2大政党への支持は下がる一方だが、国民には2大政党に関心を持っておいてもらいたい。しかし政治は財界政治だから国民の関心は下がってくるばかり。そこでなんとか国民に対する誤魔化しが必要になる。それがマスコミを使った2大政党キャンペーンだ。選挙になるともう自民と民主しか政党が存在しないような扱いが公然と行われて、国民の意識にも一定の影響を与えてきている。
今、支持率が急低下しているが、菅内閣は2013年までは解散・総選挙をしなくていいという条件があるから、そのうちに立て直そうと考えている。だから「国民のために身を削る」といいながら実際には2大政党制、財界政治へという方向は変えない。
「身を削る」というが、その正体は何か。定数削減によって削られるのは民意であり要求だ。そこには国会議員の民主主義社会での役割とかいったことは全く論議になっていない。「身を削る」と言えば、あたかも反省しているように聞こえる。が、実際に削られるのは自分たち民主党ではなく、野党、それも共産党などの革新政党であり、自分たちの身を削るどころか他の政党を切ろうとしていることになる。「身を削る」といいながら、国民には痛みを押しつけ、その痛みを一番わかっている人たちの代表を削ろうとしているのだ。

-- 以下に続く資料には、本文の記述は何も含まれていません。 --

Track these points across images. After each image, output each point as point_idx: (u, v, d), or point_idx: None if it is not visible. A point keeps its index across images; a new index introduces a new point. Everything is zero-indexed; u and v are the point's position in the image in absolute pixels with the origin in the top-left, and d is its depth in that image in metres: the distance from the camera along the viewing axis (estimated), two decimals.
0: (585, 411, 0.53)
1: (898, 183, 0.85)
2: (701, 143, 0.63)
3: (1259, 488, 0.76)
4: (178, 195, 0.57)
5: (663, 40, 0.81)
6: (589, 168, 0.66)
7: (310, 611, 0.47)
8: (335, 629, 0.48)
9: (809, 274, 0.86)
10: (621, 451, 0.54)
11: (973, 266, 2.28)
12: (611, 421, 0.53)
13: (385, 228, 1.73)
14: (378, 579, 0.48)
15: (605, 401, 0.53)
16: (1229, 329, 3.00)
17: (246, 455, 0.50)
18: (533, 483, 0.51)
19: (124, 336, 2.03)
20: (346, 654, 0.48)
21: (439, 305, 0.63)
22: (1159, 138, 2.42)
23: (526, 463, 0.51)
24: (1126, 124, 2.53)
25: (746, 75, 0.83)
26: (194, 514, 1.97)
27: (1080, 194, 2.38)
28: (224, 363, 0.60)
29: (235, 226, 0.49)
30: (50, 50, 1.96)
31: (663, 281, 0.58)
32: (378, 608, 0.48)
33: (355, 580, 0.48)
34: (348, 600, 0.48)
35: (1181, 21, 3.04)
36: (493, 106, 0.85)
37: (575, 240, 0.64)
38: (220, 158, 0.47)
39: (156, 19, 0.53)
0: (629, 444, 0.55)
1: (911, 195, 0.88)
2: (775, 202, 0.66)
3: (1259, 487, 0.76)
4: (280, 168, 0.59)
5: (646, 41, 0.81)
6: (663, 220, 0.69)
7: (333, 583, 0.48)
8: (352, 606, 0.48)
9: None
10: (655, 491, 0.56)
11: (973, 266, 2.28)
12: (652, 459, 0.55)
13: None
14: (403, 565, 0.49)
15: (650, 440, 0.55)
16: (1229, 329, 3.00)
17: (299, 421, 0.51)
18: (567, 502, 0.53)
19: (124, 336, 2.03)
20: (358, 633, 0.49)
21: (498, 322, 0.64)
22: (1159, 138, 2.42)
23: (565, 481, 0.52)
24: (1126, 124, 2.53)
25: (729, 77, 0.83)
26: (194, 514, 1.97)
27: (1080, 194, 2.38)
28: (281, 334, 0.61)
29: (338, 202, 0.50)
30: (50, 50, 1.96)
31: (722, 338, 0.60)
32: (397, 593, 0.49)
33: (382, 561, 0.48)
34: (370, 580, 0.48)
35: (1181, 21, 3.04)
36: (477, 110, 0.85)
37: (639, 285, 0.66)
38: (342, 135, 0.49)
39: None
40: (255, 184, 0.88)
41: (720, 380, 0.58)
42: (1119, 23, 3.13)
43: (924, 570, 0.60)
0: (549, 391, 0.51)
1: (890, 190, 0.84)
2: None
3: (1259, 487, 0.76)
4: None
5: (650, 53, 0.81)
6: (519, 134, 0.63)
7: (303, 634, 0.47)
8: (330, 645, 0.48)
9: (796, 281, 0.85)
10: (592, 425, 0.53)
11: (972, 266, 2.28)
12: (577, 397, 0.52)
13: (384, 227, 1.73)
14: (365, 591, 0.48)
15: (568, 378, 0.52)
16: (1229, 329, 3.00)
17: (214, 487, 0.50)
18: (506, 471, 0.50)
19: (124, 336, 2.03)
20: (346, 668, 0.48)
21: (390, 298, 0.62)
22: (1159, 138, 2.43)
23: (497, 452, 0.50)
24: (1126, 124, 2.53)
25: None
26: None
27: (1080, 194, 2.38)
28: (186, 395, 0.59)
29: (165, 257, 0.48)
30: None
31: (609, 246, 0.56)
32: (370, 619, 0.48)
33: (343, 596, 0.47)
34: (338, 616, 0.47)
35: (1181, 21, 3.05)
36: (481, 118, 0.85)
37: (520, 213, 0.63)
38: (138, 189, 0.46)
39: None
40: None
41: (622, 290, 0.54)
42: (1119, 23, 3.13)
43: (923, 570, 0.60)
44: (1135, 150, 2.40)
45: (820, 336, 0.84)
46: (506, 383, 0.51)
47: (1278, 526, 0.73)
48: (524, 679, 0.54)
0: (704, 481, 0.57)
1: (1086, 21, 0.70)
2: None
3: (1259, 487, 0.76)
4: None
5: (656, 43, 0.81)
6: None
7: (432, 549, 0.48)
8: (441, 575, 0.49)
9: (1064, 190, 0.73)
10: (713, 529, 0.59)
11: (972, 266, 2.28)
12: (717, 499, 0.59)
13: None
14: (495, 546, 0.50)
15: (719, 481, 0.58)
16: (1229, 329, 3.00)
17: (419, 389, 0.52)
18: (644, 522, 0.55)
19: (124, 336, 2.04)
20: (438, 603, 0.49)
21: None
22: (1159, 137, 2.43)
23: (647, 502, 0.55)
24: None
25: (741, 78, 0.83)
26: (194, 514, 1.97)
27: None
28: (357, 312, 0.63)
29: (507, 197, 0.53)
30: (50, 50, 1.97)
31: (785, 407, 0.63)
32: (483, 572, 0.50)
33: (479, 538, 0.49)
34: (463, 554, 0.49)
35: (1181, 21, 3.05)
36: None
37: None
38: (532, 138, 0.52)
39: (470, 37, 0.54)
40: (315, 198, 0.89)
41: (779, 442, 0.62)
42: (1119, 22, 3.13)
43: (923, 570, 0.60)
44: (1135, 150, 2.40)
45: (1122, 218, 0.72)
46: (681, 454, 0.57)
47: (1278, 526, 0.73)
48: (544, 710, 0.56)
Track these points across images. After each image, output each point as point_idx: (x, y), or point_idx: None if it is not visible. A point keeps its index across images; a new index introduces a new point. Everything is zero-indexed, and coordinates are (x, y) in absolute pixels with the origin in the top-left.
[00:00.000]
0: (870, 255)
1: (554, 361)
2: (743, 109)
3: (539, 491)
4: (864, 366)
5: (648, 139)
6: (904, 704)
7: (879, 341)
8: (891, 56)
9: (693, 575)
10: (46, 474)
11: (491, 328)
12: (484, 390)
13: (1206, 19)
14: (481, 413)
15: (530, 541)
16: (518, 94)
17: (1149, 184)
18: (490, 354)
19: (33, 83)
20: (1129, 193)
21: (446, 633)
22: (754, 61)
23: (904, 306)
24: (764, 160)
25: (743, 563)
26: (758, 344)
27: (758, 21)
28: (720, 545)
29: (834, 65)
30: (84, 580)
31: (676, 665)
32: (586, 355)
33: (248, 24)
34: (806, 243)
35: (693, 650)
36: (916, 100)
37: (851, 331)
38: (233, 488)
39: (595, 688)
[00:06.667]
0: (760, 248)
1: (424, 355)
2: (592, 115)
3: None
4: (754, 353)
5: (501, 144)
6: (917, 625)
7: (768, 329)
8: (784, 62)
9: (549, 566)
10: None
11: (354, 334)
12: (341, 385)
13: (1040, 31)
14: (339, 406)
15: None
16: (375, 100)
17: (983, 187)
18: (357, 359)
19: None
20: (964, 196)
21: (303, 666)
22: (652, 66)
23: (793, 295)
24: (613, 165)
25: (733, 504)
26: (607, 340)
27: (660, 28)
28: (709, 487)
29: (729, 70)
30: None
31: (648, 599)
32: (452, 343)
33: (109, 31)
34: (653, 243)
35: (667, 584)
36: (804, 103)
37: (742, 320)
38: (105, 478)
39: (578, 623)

「身を削るのは当然だ」という主張が支持される根底には政治不信がある。何度も何度も裏切られてきたという政治への無力感が生まれているからで、そうした傾向はとても危険なことにつながっていくことにもなりかねない。1人ひとりの要求が大切にされ、共同や連帯の力が取り戻されれば、政治を本当に変えたいという力が働いていくに違いない。
さらに、定数を80人削れば政党助成金は国会議員1人当たり1000万円増えることになり、それはますます政党執行部へお金が集中することになる。また政権交代を望んだ国民の中には小さな政府論を支持した人もいただろう。小さな政府でも自分たちは生活できるというような人たちがいる。
いわゆる勝ち組と言われるような人たちだろうが、そういう人たちも客観的には社会の矛盾の中に生きているわけで、自己責任でその矛盾を乗り越えることはできない。そしてそういう意識は、自分の中に支持政党を見いだせないことともつながり、2大政党キャンペーンの中では共産党などは決して見えてはこないのだ。だから支持政党もわからないから結局はお任せ民主主義になり、選挙では民主党に投票するけど、期待倒れになれば離れていくという、そういう状況になってるのではないか。